## Document extract
Yes, so the maternity nurse service was great, the breastfeeding groups as well, for me was really helpful Then I think that was really the two.

Speaker 1:

And what about it from a self-care perspective, as in how to help you look after yourself? Was there anything that you came across as like if I'd known this, you know this would have been I would have joined this group earlier, whether that's like yoga or something like that.

Speaker 2:

Yes, I've learned about yoga later on that you can do yoga with the baby, but it didn't exist at the time when I had my first one and neither my second one. I was not aware of that service at all, and I still think nowadays that we don't have that much services out there for the parents. It's lots more for the children. The baby massage, for instance. It's for the baby. I would love to have a massage as well.

Speaker 1:

Yes, because indeed I did an interview on baby massage quite a while ago with an Australian lady and it is indeed it's bonding between mother and baby and it's nice for the baby. But other than a bit of bonding, which you also get if you do other stuff, the mother gets very little from it. There's no relaxation time for you in that, because your focus is still not on you. When you do baby massage, the focus is still on the baby, and that is indeed like you said. It's quite often the case with baby and mother exercise classes. The focus is still quite regularly on the baby.

Speaker 2:

Yes, definitely, because even some friends told me. But sometimes you can just go out and be with your friends and they are there. You have your kids. Okay, I did it. Okay, so I know you're there. I'm in the middle of a conversation with my friend. We're excited. Boom, oh baby, what's going on? Oh, don't hurt yourself, come on. Okay, I'm still happy to see my friend, but come on, it's not seeing your friend, it's completely different.

Speaker 1:

This is something that Dr Christo Laos, who spoke about a while ago, who wrote one of the books about sitting in the month she was really keen on this. She said that as soon as the conversation becomes about the baby and the mother is expected to engage in conversation about the baby or help out with the baby, or help do something for the guest or something, it is no longer self-care for the mother, you see, because it's about an external thing, right, and therefore, by definition, it's not about you anymore.

Speaker 2:

Yes, and it's great that we have so many different activities for the babies. It's not the problem, it's just we don't have enough guidance or activities just for us. Look, I decided a couple of months ago to because I'm a dance teacher to open a class for mothers with the baby in the sling. Okay, yeah, so, because then you can properly do the movements. But still, some mothers came for this class and they forgot the sling or they forgot, you know, and the whole point of having you dancing. It's just gone, because you just follow your child around, because he goes there and he goes there, and so, again, it's all about, even when you try, as soon as the baby is there, it won't be 100% on you. You'll be focusing, or if the baby starts screaming or whatever, you will have to stop and care for your baby, which is absolutely normal. So I think there is a lack of support for the moms to be able to be on their own. We're talking about being, you know, just with yourself.

## Problem to work on
In the interview, what class did the speaker who is a dance teacher open a couple of months ago? Please rely only on the interview to answer.

## Data section
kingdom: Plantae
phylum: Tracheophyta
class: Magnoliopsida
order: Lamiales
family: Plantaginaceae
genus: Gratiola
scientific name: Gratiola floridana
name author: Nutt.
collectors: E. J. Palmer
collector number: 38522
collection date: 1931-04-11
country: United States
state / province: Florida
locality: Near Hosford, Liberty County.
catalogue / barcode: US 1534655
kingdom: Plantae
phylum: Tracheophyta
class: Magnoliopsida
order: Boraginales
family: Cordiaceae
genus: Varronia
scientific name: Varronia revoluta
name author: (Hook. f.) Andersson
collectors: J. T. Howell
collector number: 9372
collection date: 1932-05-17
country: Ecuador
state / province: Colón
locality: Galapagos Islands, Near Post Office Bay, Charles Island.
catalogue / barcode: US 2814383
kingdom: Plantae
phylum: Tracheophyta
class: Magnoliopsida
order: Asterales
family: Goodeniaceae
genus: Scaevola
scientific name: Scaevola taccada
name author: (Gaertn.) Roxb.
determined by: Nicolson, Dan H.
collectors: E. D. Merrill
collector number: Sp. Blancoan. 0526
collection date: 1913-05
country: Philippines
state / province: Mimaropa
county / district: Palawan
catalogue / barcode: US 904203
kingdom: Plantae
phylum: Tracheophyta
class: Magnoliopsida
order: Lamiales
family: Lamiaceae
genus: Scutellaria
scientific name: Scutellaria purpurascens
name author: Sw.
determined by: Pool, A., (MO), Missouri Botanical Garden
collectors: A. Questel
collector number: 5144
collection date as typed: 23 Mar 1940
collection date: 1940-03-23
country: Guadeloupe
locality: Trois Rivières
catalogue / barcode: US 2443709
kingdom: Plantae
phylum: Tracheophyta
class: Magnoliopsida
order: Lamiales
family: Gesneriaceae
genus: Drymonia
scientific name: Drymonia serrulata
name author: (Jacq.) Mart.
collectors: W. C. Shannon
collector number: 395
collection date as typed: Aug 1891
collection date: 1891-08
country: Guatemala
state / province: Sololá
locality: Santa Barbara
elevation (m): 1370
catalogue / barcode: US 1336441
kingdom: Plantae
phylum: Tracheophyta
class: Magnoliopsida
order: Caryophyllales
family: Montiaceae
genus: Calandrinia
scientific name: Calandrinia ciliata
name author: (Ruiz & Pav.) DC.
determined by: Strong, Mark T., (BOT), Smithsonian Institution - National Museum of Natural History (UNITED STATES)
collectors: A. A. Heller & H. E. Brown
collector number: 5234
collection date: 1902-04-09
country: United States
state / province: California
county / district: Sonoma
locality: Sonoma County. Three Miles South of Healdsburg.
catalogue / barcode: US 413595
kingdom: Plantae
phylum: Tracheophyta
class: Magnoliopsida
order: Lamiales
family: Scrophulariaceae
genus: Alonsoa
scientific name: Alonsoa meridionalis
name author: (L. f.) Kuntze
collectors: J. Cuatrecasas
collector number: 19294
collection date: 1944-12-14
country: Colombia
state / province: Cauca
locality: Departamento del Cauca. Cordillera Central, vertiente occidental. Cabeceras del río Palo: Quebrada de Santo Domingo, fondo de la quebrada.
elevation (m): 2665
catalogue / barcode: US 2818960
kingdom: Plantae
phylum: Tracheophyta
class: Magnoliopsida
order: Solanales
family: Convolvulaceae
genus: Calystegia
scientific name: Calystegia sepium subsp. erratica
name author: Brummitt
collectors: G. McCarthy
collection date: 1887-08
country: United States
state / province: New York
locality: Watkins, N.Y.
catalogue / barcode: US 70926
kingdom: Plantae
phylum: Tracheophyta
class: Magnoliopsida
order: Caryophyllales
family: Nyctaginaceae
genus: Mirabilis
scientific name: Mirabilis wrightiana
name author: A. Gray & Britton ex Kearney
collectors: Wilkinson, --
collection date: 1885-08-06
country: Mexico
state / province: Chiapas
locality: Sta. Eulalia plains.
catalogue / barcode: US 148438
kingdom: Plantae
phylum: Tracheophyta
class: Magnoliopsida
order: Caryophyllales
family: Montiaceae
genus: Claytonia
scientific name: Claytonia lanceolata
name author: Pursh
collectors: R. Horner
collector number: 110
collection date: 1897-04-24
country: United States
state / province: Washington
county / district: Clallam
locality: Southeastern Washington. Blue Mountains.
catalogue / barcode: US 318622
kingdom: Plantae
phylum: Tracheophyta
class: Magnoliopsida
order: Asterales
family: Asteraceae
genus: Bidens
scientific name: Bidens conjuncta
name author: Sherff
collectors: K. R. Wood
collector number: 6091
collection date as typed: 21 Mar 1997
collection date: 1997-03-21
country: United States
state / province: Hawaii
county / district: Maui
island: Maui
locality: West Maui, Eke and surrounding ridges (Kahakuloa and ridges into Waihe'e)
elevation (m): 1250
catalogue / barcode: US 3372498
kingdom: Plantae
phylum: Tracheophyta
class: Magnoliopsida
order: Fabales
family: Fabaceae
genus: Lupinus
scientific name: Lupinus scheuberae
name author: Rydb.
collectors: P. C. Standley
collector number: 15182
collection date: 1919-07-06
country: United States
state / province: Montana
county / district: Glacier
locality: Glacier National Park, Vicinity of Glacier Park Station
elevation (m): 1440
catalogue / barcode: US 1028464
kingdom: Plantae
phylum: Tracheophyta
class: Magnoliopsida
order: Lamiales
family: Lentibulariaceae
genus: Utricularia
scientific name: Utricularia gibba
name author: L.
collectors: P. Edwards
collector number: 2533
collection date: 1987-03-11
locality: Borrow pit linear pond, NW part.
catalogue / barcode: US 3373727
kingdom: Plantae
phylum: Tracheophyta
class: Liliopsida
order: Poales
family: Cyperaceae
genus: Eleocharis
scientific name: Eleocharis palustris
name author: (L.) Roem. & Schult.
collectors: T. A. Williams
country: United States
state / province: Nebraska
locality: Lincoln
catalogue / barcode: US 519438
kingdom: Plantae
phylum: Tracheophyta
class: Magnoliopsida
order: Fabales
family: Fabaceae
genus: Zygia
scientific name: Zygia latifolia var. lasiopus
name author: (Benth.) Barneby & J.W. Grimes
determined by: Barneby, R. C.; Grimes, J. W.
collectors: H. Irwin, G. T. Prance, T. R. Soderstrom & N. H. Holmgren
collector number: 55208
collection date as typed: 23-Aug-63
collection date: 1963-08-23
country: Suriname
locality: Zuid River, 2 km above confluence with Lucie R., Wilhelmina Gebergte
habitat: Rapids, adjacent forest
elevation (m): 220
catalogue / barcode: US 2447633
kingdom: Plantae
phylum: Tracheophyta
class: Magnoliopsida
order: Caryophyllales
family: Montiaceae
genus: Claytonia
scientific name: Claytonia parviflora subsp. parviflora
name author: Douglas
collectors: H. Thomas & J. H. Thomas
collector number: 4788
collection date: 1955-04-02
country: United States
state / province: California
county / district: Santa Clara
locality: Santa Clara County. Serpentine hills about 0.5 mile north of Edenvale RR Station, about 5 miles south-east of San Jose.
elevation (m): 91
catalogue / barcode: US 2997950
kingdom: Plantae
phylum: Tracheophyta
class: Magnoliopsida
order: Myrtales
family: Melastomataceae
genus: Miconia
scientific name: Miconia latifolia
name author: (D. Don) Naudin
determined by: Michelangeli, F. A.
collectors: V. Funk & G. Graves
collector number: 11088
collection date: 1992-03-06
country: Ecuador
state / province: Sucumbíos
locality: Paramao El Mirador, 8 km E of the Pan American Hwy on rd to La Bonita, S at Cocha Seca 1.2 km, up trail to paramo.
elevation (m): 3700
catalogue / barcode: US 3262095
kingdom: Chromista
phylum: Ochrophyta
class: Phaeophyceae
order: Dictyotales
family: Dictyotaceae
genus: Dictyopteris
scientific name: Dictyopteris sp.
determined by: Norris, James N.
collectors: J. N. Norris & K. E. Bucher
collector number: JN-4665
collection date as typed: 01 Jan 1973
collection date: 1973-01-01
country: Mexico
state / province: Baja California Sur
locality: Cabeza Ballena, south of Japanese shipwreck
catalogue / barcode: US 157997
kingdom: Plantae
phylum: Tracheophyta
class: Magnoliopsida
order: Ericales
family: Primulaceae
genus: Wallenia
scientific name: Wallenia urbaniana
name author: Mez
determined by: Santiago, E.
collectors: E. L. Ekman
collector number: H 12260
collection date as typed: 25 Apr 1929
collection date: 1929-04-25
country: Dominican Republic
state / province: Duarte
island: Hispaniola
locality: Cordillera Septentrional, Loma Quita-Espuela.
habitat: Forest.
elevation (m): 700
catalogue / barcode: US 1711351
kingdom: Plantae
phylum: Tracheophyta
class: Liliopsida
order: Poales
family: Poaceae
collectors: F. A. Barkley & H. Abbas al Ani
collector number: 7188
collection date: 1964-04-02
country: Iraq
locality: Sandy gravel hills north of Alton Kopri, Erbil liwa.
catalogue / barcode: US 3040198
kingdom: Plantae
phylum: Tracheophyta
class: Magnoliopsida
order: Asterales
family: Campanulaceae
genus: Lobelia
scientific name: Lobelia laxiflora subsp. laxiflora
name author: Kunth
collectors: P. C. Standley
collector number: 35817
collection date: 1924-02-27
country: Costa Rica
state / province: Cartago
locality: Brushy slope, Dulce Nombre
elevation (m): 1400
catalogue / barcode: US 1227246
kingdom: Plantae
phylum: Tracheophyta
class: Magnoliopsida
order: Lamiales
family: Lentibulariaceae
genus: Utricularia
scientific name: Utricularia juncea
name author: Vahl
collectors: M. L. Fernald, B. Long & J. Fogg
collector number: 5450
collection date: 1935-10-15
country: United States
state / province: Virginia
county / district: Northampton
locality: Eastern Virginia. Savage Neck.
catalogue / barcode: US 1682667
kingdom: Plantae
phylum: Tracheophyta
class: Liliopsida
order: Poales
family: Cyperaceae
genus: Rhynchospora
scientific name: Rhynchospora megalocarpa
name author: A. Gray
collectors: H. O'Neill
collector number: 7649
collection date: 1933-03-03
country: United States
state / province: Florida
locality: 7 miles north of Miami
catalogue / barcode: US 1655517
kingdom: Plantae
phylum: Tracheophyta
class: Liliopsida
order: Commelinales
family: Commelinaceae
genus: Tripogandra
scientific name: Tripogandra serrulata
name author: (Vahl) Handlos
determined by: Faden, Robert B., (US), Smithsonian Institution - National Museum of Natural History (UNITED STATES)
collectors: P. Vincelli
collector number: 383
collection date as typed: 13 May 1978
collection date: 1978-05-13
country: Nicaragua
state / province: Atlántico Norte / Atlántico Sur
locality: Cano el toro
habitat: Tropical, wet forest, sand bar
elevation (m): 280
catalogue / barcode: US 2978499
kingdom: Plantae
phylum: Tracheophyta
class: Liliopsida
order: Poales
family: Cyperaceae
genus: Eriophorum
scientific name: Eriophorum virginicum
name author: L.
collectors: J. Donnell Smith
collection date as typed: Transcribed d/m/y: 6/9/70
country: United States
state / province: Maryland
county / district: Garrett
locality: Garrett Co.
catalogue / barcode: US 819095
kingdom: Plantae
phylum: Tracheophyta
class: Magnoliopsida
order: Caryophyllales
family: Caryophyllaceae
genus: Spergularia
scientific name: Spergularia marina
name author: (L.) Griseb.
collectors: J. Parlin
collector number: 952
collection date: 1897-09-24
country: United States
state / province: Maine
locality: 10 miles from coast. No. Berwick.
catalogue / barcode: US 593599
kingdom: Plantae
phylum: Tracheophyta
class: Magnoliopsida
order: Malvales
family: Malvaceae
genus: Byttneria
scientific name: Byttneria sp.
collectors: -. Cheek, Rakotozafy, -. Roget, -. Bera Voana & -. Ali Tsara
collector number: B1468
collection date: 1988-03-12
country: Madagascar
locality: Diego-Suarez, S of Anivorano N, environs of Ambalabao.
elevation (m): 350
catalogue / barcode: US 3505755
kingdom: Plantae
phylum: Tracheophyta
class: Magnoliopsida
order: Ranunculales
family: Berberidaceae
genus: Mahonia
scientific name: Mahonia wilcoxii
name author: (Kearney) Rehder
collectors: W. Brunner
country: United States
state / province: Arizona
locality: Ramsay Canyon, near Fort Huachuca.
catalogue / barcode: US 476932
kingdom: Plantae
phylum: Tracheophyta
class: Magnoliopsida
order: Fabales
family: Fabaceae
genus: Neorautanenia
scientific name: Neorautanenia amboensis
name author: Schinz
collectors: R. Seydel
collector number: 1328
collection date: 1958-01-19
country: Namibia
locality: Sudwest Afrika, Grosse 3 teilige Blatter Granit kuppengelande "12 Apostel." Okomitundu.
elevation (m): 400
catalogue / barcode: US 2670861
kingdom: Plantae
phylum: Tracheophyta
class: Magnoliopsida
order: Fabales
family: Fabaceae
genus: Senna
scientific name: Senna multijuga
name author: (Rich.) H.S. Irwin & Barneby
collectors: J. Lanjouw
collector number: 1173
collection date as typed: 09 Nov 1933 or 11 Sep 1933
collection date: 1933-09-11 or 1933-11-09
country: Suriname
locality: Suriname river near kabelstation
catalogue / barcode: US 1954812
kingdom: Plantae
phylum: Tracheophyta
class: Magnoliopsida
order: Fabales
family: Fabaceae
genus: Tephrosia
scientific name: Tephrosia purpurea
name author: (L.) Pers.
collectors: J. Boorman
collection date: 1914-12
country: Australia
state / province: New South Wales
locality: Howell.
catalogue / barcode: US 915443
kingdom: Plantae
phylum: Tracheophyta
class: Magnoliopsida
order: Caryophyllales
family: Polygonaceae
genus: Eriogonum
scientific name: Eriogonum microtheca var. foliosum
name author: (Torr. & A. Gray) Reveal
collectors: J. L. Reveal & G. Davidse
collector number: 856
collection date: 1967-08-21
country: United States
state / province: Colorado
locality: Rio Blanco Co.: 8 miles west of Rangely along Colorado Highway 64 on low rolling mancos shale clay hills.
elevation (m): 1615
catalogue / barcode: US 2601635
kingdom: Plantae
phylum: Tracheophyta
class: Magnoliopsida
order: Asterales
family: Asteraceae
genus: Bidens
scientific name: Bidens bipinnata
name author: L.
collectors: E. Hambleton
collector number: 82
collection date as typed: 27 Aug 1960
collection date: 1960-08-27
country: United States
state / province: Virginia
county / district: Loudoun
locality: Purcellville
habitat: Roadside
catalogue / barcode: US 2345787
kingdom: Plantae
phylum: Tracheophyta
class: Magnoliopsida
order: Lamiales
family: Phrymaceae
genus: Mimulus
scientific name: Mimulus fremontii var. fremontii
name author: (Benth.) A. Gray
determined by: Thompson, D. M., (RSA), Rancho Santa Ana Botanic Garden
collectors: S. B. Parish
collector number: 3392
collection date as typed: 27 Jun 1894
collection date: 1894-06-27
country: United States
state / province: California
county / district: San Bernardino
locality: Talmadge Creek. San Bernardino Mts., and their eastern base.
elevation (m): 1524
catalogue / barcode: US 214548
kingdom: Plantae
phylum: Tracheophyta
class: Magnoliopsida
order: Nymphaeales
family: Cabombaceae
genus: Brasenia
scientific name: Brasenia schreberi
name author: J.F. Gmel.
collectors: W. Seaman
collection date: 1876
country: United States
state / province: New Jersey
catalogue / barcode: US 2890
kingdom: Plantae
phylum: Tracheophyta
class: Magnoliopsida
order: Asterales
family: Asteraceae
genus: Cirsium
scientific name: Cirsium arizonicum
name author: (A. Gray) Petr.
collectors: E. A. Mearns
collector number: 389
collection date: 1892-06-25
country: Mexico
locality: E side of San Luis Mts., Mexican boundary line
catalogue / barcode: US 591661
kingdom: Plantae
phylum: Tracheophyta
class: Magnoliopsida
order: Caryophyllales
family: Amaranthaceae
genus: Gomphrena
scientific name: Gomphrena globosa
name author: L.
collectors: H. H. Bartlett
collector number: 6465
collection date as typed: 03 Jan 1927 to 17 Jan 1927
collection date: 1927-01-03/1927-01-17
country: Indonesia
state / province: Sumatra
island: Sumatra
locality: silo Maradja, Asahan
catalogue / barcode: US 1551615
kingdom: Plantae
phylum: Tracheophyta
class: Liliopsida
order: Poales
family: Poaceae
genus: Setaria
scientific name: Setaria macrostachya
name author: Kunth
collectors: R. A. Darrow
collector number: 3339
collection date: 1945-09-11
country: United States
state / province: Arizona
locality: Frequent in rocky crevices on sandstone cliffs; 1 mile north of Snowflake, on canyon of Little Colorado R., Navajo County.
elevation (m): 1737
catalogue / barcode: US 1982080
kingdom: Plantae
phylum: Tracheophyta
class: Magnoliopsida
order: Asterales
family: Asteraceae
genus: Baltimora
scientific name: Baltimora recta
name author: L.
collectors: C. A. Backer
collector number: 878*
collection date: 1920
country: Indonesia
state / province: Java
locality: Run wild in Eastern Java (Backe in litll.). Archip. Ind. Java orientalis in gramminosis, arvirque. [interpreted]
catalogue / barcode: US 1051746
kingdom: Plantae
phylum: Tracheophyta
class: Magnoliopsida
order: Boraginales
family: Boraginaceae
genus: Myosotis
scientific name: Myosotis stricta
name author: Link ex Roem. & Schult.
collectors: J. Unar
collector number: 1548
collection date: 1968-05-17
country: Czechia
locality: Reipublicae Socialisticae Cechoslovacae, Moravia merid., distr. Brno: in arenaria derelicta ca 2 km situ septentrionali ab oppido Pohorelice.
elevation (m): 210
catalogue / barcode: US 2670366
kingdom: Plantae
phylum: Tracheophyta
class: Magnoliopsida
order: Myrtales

## Final result
A class for mothers with the baby in the sling.